Seyirci bağırıyor: Ya Obama?
Obama’nın kitabını yaptık. Obama ve Örümcek Adam. Beni Beyaz Saray’a davet etmedi. Bakın, biz bu işe başladığımızda çizgi roman küçümsenen bir sektördü. Biri ne iş yaptığımı sorduğunda “yazar” deyip bu kadarıyla yetinmesini umardım. Yanlarından uzaklaşmayı denerdim. Peşimi bırakmazlardı. “Ne yazıyorsunuz? Nerede yazıyorsunuz?” Çizgi roman deyince hemen giderlerdi.
Şimdi durum çok farklı. Aynı yerde olsak, Sayın Obama, bakın Stan Lee geçiyor derler. (Gülüyor.)
En son ne okudunuz sorusuna yanıtı
*Artık kitap okuyamıyorum. Biliyorum, bana bakınca taş gibi adam diyorsunuz… Öleyim de. Ama gözlerim bozuldu. Duyamıyorum da. Sadece kitap değil gazete de okuyamıyorum. Ama o kadar çok kitap okudum ki… Bu saatten sonra nasıl olduğunu unutacak değilim.
*Favori kitabım? Poe, Shakespeare. Shakespeare’i gençken pek anlamıyordum sanırım ama “Anlat Horatio!” tipi nutuklara bayılırdım.
*Favori günüm? Bugün tabii. Ama ilk Marvel filminin çıktığı günü unutmayacağım. Bütün film endüstrisini ele geçireceği kimin aklına gelirdi.
*’Karaktere Örümcek Adam adı verilmez ki… İnsanlar örümcekleri sevmez’ demişti patron. Oğlunu başımıza genel yayın yönetmeni yapan biriydi. Başka şirket, bizimkini alınca oğlunu kovup beni genel yayın yönetmeni yaptılar. O da güzel bir gündü.

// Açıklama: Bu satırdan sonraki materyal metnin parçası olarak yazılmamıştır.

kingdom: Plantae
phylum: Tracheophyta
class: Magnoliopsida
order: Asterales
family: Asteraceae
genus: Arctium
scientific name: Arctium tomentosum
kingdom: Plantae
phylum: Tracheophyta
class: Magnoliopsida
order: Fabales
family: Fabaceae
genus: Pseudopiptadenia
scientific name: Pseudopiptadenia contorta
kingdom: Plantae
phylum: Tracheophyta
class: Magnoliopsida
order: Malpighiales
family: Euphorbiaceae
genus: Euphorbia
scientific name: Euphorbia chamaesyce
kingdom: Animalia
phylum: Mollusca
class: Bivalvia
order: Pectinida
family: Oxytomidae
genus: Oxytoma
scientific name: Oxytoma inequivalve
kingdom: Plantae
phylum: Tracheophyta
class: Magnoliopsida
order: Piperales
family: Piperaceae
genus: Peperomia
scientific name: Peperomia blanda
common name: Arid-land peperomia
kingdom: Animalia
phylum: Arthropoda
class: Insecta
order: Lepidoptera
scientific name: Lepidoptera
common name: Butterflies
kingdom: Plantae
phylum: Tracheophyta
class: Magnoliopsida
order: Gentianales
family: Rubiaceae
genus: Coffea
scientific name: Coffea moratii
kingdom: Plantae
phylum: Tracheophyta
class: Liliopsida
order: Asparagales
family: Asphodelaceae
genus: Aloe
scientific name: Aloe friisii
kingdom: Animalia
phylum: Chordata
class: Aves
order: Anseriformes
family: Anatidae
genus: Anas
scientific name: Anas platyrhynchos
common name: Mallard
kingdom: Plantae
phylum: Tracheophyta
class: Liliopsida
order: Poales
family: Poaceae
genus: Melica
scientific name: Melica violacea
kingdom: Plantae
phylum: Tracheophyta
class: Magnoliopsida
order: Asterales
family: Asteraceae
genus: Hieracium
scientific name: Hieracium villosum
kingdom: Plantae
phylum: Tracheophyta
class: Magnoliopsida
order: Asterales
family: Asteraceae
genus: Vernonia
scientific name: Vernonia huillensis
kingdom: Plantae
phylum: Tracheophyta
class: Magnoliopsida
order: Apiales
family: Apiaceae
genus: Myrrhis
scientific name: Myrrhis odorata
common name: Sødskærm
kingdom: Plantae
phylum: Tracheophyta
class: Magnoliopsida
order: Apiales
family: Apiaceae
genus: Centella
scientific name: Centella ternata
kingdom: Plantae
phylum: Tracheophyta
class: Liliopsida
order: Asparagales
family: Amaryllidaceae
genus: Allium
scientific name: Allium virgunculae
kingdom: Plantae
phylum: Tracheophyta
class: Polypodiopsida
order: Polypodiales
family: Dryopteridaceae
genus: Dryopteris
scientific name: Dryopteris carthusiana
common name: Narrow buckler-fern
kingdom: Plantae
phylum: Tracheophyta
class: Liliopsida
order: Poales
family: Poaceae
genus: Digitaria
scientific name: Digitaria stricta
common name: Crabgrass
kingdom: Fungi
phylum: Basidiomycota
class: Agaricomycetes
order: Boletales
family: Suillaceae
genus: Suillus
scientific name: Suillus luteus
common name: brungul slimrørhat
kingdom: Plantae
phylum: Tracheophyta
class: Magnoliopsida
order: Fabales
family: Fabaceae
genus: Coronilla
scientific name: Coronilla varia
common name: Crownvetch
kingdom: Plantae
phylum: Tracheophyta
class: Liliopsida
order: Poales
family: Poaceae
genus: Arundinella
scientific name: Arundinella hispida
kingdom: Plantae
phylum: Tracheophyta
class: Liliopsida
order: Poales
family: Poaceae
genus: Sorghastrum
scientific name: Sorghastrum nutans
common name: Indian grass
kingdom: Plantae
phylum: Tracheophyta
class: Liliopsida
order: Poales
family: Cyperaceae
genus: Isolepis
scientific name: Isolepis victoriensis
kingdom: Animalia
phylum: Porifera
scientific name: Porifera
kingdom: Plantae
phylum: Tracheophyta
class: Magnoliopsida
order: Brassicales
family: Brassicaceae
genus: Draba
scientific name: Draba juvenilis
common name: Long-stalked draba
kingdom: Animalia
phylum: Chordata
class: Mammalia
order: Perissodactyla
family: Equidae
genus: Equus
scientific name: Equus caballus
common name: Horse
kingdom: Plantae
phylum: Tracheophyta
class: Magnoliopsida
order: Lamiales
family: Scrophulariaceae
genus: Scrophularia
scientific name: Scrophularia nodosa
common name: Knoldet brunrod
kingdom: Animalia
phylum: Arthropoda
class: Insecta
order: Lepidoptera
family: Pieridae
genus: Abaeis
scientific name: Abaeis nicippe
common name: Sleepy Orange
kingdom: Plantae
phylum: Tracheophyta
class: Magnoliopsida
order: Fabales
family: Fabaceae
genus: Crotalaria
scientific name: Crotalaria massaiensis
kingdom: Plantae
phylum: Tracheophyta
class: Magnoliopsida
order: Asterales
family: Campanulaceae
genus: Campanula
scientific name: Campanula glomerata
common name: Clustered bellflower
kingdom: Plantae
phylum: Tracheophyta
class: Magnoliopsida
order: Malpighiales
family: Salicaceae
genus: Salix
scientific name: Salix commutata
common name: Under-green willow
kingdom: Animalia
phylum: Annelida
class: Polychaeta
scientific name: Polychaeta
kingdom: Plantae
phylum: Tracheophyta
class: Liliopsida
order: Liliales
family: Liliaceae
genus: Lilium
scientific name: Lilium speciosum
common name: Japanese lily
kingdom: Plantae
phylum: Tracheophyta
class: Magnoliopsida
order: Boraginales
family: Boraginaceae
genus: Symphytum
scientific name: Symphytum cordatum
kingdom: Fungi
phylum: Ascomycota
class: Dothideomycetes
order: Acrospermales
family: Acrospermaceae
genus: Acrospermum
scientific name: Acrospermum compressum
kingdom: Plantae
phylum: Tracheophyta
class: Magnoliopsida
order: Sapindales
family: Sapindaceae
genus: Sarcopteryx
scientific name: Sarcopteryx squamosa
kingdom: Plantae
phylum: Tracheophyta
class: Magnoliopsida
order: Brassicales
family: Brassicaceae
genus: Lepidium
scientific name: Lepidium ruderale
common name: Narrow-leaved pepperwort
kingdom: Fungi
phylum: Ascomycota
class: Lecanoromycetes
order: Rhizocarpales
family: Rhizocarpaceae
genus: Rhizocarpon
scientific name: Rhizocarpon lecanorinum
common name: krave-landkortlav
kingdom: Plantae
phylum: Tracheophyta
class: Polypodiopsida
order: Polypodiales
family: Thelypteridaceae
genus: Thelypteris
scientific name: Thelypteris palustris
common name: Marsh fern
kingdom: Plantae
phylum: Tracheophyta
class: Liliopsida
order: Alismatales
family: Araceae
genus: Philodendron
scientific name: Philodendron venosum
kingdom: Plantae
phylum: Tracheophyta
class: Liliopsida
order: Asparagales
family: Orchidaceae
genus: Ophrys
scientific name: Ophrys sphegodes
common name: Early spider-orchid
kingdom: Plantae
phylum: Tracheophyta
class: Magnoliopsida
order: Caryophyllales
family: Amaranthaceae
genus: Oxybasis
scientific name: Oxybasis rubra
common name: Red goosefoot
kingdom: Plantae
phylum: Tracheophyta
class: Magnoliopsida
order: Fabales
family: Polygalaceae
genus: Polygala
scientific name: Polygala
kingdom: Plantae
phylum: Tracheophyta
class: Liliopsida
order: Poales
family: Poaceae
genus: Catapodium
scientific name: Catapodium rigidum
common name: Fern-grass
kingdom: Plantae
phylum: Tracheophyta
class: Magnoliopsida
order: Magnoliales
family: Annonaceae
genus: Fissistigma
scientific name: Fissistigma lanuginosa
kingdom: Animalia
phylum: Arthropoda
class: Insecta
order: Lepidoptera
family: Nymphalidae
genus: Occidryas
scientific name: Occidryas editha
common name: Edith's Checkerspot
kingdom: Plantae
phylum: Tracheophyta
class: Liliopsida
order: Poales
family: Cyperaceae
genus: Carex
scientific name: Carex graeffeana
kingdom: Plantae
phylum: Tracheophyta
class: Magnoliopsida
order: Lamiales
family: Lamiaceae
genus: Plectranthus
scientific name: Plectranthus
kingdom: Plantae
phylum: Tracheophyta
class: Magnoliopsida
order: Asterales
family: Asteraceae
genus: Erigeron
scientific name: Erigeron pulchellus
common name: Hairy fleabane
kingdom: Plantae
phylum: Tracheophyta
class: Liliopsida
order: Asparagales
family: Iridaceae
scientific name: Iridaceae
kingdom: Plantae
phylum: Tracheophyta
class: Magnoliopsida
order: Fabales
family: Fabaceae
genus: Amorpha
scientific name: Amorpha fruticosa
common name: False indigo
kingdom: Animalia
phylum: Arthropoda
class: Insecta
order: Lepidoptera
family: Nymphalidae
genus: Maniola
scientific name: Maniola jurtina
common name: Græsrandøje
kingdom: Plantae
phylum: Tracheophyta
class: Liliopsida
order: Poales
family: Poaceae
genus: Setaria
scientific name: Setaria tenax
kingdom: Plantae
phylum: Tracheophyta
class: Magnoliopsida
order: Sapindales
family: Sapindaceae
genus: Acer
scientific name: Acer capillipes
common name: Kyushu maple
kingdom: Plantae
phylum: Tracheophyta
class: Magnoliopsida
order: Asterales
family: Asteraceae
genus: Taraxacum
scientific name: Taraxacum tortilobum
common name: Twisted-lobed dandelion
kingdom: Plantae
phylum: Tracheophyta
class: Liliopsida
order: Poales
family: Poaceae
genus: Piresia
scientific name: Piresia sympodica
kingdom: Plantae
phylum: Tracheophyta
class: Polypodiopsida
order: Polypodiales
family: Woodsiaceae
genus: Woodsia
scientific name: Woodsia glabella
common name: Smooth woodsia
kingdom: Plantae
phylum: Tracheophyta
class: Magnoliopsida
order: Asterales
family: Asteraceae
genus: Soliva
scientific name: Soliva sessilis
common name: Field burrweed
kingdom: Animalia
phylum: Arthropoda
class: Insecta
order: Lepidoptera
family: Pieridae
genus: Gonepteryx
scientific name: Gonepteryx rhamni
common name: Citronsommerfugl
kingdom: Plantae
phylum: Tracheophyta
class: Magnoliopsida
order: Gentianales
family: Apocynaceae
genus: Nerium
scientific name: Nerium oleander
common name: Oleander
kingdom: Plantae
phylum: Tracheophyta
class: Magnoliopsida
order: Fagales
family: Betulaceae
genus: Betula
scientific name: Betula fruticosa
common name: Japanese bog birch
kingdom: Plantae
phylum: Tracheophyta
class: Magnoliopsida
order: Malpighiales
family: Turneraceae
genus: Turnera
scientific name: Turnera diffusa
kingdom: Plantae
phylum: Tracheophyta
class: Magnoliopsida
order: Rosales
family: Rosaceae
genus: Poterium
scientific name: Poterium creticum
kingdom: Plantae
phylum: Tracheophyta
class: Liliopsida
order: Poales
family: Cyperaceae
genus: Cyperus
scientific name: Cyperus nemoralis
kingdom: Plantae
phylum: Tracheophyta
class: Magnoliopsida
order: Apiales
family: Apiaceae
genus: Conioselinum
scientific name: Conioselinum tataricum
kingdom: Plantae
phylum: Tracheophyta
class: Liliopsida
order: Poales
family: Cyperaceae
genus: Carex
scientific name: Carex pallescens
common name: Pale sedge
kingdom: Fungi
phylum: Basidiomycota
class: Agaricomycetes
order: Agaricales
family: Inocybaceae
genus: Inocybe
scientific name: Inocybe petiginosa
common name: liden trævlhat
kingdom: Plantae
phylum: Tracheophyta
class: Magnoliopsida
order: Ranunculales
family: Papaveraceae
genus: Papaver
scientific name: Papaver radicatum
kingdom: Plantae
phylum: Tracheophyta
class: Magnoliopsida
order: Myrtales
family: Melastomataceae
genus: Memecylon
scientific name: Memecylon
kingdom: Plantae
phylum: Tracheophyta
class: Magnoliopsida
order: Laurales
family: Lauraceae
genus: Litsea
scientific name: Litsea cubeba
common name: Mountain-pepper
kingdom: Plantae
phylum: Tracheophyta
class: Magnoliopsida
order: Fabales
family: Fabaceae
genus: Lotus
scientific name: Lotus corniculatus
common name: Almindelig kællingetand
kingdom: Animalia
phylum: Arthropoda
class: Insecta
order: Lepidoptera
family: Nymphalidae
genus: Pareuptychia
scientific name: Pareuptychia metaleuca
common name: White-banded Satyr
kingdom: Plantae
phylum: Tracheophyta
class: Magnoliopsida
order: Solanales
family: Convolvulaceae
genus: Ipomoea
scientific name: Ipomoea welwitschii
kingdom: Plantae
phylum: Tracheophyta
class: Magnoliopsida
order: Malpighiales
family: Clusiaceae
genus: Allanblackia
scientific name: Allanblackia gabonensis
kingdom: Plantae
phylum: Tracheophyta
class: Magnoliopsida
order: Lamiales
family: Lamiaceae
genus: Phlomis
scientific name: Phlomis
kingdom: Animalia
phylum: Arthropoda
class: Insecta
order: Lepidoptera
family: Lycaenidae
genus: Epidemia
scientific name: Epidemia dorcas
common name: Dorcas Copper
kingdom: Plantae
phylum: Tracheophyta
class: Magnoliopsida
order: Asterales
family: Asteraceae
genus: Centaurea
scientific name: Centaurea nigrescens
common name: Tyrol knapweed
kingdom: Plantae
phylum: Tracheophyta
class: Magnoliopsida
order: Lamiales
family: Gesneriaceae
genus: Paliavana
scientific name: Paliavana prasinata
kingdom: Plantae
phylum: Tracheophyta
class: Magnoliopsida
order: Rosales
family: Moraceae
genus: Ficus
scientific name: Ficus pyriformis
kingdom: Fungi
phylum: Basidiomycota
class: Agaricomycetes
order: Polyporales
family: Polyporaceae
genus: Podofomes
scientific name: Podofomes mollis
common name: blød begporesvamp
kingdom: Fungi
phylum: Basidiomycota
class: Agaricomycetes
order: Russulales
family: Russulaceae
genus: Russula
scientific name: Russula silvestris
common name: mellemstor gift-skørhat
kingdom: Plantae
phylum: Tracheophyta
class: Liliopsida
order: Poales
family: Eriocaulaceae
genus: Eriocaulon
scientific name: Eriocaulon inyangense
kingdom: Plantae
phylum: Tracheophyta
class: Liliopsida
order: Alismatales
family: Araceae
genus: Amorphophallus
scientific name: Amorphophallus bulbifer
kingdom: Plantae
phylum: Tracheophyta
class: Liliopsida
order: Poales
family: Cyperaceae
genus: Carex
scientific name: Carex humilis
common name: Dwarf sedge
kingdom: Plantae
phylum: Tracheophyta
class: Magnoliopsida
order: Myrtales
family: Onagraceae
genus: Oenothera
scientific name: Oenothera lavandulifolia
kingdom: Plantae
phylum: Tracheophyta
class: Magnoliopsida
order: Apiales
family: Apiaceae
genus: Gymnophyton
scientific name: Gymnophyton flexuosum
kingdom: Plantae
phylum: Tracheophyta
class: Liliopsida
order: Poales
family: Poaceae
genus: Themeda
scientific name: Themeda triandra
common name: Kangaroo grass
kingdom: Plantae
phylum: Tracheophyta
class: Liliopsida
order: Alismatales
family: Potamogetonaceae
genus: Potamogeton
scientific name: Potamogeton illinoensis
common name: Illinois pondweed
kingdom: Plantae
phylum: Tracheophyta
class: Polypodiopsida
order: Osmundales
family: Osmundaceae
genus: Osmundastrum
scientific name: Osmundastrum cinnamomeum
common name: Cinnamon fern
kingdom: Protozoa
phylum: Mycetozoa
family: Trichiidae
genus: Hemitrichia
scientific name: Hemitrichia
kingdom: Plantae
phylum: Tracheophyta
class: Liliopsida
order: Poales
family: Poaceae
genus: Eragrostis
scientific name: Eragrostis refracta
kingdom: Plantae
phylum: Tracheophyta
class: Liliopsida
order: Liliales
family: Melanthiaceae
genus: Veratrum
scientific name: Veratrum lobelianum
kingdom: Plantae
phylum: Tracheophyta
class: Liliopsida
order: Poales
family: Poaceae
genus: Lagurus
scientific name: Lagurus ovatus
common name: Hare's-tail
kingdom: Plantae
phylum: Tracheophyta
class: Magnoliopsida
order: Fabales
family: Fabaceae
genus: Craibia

*Yeni kitabım Zodyak, Disney’den çıkacak. Bize Atlas Comics diyorlardı. Popüler olunca anlamlı bir isim seçmeye karar verdik. Marvel dedim. Marvel –mucize- çok güzeldi. Rakip şirket de duru mu, biz de isim değiştireceğiz dediler. Özel birini tutmuşlar. O zaman bu işle uğraşan insanlar vardı. Hangi ismi buldu dersiniz? DC. Yani, biz iyiydik demiyorum da belki geri kalanlar bizden kötüydü. (Gülüyor.) Espri tabii, diye bitiriyor anekdotunu.